The Case for Diversity: Why Diversity? Why Now?

Changing Demographics Nationwide

  • 18.7% of the total U.S. population speaks a language other than English at home. Over 50% of that population speaks Spanish.
  • According to the Bureau of Labor Statistics, seniors make up the fastest-growing segment of the work force. By 2012, workers 55 and older will make up 19 percent of the labor force, compared with 14 percent in 2002.
  • By the year 2050, the White, non-Hispanic population will comprise only 50% of the population. Hispanic/Latinos will make up 25% of the U.S. population, followed by African Americans with 14.5%, Asian Americans 8%, and all other races at 5%.
  • The 2000 U.S. Census reported over 600,000 gay and lesbian families living in the U.S. The Census also reports that over 15% of gay and lesbian families live outside major metropolitan areas.
  • Persons over the age of 5 with physical and mental challenges comprise the single largest “minority” (over 49 million individuals).

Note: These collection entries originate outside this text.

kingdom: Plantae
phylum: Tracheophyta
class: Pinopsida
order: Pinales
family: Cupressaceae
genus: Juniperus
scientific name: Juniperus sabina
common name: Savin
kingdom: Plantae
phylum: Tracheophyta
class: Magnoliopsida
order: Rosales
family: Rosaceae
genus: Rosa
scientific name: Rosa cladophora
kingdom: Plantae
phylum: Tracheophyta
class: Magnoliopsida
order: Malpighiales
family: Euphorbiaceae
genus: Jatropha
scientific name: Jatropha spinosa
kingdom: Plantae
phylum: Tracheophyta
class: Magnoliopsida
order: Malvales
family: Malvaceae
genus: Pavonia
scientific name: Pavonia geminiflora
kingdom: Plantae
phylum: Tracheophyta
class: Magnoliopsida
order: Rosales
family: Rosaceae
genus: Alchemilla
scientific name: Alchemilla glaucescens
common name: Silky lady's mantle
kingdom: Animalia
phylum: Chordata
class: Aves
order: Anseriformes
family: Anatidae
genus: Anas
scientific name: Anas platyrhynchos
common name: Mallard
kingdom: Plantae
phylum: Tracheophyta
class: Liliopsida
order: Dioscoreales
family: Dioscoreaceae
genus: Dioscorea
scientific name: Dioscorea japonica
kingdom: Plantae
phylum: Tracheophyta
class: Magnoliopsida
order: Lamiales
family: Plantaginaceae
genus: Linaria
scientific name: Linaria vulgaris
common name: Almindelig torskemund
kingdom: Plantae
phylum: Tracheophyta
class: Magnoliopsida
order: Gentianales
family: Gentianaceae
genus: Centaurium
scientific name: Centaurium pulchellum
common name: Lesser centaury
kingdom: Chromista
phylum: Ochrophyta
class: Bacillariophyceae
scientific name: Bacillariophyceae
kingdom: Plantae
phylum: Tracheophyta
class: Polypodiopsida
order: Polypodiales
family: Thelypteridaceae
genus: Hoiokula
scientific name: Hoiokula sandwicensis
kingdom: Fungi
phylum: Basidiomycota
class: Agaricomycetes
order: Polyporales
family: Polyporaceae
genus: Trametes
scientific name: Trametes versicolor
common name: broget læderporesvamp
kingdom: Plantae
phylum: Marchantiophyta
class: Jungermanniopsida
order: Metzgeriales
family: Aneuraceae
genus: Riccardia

Organizations can no longer afford to ignore the diversity of their workforce and consumer base.

Diversity Promotes Productivity

Research shows that diverse work teams that have received training on managing diversity score six times higher on problem-solving tests than homogenous groups. If you want a high-performance organization in today’s workplace, then you must first ensure that the people in your organization are adequately equipped to work effectively in a diverse environment.

Diversity Impacts the Bottom Line

Diversity work is often assumed to be “too costly.” However, not addressing cultural differences in the workplace can be even more costly. As we know, when employees feel undervalued, millions of dollars are wasted due to absenteeism, lack of commitment and interpersonal conflicts. Furthermore, discrimination suits can tie up the energy and resources of an organization for years.